Food Friday: Flammenkueche If You Please
This week for Food Friday we are going to put together a bacon & onion pizza/tart called Flammenkueche. It’s one of my favorite lunch items to serve our guests at the theaters.
Obviously, there are many different toppings one can put on a flat bread like this, but this classic combo, made famous in Alsace, which is on the border of Germany, France and Switzerland is simple and really tasty.
There are a few different components to the dish. We need to start with a good flat bread or dough. There are some really nice pre-made flatbread’s/naan breads out there that you can use for this and there’s no shame in that. I think a fresh made dough, rolled out and grilled off is noticeably better, but it can be time consuming to put that dough together. So feel free to grab one of those pre-made breads from the store and follow the same procedure. Many times, I use a yogurt based naan bread recipe, but it’s a little fussy, and in the spirit of simplicity, I have a straight forward recipe we are going to use today. Of coarse, you may have your own pizza or flatbread dough recipe, feel free to put it to use here. You can find the recipe we used for this rendition here: https://www.foodandwine.com/recipes/aspen-2007-grilled-naan
Beyond our dough, there’s also the cheese spread for the base, kind of like replacing the red sauce on a traditional pizza.
Once we put our cheese spread together, then it’s just a matter of topping with some crisp bacon and caramelized onions. There’s a process for both so we can dive in as I lay out the technique below.
For the cheese spread: unlike the recipe for our dough, which is going to be precise, the goat cheese spread that we make for the base of our tart can be very imprecise. I’ve made this dish many times, and probably never the same way twice. Like a batch of chili.
Combine all the ingredients in a bowl with a whisk or a food processor. It needs to be spreadable, so if you need to, feel free to add a little more cream or even milk if that’s what is what’s on hand.
4 oz of Goat cheese
2 Tablespoons Burrata or Ricotta cheese
¼ cup fresh shaved shaved parmesan cheese
½ cup Heavy cream
1 oz white wine (optional)
Salt and pepper
For the toppings: Bacon and caramelized onion
Take 5-6 strips of thick sliced bacon and chop into bite sized pieces. Working with a thick bottomed pot/pan, add the bacon over medium heat and stir with a wooden spoon until the fat has rendered and the bacon is crispy. Remove the bacon from the pan leaving the fat behind. Take one onion and cut into slices (Jullienne cut), add the onion to the pan and stir, after a minute or two of working your onions turn the heat on your burner to low. This is going to be where some patience pays off.
Keeping the heat on low, check in on your onions every couple of minutes and give them a stir. Be sure none of them are sticking to the bottom. This process will take a while as we want them to caramelize until they are a deep brown in color. When they achieve the color I’m looking for, I finish by adding a quarter cup of red or white wine, let that reduce to dry and pull your onions out of the pot.

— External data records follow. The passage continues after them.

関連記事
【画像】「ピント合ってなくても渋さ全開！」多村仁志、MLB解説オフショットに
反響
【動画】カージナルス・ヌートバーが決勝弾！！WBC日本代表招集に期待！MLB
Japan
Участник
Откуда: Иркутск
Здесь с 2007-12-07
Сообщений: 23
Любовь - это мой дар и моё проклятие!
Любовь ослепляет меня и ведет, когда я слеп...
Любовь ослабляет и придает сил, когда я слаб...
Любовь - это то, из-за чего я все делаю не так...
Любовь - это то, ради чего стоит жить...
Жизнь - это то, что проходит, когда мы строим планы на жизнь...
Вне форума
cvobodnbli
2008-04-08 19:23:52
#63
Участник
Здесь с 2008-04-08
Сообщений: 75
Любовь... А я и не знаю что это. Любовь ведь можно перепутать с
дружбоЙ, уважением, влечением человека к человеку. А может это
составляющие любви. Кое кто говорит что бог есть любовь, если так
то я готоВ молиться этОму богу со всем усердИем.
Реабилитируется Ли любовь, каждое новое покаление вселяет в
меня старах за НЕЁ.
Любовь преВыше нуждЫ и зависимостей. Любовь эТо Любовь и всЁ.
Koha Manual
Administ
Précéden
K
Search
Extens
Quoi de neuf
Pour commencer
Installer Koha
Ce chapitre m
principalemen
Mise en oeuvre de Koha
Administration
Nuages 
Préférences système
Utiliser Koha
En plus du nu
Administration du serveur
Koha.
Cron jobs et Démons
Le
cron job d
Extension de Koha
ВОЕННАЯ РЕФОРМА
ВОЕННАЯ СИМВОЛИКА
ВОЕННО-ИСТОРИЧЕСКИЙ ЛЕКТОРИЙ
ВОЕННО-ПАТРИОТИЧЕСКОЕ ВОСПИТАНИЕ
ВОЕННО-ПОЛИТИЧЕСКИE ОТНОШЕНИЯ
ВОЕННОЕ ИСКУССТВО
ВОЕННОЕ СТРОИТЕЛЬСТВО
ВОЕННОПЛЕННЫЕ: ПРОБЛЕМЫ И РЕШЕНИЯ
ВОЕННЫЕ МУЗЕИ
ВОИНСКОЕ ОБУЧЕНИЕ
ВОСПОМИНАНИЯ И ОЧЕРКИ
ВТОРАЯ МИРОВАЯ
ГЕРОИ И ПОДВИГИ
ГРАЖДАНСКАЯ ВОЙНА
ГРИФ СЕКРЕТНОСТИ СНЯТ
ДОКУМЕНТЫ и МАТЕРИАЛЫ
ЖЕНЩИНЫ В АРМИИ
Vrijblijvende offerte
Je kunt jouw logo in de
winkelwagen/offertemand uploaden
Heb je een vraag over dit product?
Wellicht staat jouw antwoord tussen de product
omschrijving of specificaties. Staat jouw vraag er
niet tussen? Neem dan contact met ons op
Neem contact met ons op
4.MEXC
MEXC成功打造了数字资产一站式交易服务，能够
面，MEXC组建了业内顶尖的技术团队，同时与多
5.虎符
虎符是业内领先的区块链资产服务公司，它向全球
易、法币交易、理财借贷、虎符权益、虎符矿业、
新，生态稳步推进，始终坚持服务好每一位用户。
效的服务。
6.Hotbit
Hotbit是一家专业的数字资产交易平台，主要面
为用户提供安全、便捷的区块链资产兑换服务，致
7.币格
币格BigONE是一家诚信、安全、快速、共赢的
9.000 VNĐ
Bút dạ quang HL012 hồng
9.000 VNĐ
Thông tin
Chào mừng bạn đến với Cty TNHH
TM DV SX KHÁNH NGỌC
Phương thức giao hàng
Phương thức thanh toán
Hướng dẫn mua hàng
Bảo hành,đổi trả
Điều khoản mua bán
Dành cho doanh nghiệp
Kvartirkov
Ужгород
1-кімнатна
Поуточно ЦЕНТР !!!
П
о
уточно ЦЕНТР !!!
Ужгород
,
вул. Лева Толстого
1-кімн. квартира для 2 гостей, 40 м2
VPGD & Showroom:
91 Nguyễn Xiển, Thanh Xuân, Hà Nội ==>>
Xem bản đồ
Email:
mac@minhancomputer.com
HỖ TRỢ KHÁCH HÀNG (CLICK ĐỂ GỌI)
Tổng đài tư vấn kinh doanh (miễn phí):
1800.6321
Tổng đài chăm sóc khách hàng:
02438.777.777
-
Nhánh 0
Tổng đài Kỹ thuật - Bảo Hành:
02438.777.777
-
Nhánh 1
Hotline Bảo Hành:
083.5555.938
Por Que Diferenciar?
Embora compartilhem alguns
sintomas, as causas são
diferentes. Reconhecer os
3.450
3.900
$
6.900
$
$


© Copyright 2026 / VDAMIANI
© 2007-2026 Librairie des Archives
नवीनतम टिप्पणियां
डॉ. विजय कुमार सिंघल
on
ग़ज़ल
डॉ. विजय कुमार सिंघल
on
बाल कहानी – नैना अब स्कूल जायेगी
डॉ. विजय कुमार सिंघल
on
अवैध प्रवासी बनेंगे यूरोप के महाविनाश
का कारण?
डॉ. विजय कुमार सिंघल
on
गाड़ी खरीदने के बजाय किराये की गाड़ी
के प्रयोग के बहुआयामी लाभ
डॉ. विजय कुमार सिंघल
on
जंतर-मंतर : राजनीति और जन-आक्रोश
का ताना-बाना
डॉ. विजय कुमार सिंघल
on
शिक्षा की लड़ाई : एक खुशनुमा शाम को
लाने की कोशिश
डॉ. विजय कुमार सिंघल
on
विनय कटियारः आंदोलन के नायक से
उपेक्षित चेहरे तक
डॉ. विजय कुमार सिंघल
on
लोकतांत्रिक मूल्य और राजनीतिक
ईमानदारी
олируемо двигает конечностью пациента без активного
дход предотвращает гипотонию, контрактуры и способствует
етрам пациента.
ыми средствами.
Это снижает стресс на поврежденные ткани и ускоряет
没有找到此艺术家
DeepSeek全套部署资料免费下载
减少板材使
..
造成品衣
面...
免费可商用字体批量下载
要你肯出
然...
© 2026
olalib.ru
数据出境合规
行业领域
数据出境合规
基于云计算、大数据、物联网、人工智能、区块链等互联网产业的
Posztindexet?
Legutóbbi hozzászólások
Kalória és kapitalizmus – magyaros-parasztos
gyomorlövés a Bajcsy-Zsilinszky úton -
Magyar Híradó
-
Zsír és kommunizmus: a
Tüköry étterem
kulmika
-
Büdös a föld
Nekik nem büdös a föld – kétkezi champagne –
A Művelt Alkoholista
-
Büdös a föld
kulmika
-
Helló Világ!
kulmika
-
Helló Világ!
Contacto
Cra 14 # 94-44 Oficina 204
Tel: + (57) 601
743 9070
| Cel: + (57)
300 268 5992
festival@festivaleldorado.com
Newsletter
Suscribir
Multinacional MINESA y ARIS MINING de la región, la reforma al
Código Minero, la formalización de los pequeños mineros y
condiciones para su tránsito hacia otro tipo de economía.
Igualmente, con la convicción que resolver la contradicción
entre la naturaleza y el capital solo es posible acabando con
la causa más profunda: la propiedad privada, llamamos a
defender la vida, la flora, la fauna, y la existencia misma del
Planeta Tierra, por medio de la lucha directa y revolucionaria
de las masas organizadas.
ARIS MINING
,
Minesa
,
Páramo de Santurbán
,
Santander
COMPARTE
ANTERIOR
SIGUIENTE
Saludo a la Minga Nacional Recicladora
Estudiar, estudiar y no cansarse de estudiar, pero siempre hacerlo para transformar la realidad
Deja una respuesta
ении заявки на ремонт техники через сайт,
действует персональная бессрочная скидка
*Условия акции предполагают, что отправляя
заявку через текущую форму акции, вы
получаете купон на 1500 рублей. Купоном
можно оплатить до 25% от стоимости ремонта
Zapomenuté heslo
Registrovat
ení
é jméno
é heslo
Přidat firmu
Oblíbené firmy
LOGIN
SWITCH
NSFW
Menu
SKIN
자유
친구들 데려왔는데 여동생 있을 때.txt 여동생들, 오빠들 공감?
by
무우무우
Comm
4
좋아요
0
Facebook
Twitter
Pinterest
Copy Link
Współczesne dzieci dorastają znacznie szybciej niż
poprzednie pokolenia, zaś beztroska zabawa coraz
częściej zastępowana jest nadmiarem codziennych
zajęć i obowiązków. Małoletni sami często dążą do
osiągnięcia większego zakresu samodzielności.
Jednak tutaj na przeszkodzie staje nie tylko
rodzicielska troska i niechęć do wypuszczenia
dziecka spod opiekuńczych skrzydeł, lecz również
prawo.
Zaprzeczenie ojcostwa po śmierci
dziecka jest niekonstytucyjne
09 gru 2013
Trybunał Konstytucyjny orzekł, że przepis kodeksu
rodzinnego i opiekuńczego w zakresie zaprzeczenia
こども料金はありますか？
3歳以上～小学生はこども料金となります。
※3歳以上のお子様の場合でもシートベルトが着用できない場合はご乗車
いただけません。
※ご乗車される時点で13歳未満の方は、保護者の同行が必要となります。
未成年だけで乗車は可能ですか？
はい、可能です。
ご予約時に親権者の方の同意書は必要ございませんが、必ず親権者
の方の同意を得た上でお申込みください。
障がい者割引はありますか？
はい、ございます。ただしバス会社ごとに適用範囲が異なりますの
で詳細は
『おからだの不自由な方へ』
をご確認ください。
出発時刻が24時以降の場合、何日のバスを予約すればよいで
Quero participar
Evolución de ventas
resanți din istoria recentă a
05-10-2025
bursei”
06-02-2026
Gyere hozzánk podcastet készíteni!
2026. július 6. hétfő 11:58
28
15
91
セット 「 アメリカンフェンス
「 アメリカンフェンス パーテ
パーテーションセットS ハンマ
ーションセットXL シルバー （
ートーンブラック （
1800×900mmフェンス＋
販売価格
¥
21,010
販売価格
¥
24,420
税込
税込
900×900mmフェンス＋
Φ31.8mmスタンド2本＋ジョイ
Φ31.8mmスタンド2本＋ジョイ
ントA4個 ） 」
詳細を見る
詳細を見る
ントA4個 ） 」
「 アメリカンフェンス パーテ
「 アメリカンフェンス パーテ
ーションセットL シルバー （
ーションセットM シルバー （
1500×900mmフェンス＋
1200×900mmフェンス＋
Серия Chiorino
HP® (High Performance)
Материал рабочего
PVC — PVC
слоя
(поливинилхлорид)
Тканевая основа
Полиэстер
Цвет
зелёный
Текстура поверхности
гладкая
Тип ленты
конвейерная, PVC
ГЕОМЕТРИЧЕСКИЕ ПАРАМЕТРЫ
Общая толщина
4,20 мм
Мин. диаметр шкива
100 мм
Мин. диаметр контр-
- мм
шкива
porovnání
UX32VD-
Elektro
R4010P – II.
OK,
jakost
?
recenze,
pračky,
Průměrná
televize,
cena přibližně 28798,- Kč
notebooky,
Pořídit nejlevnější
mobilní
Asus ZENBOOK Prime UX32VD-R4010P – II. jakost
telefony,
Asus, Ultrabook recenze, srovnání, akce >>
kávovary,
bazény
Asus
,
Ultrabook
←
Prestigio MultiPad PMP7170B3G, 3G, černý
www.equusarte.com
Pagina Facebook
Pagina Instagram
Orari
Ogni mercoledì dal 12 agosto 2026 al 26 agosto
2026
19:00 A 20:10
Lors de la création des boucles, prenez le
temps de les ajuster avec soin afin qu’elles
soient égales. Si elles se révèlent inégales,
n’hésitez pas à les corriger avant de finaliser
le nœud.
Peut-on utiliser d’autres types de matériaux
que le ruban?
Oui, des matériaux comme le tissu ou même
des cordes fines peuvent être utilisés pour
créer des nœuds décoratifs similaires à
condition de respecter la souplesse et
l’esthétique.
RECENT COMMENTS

Ok- Now that we have all of our mise en place at the ready, let’s get started.
Fire up your grill, or in my case, my fireplace, and turn your oven on to 450 degrees. Place a baking pan, large cast iron pan or the best baking sheet you have available in your oven to preheat. I have a cast iron flat top piece that I used for this. Either way we want to get it nice and hot as the oven heats up.
If working with a raw dough, roll it out to whatever shape and size fits your needs for the night. It’s a good idea, once your dough is rolled out to spray it with pan spray before we lay it on the grill.
Once the flames of your grill calm down, go ahead and lay your rolled out dough on the grill. It will bubble up after a minute or so, after most of the dough has bubbled up, go ahead and flip it over and grill for another minute or two.
At this point your dough should have a little crisp to it, but still be pliable. Also, at this point your grilled dough is perfect to use as a wrap for falafel, some shaved lamb and tzatziki or whatever sounds good.
For today, we are going to bring our grilled dough inside, smear our cheese spread over the dough leaving ½ inch border on all sides.
Once our cheese spread is down, we can apply our caramelized onions equally over the cheese spread and then our bacon.
Now that we have all of our toppings on, it’s time to move our tart to the oven and in the preheated pan we put in there. All we are trying to do here is crisp up the dough a little more, which is why we want the pan in the oven nice and hot, so maybe 3-5 minutes in the oven and we are good to go. Pull your tart out, along with your pizza slicer, set it on a cutting board and have at it.
The recipe and procedure read much harder than actually making this iconic pie. So give it a go, and like all things, the more you make it, the more fun and better tasting it gets.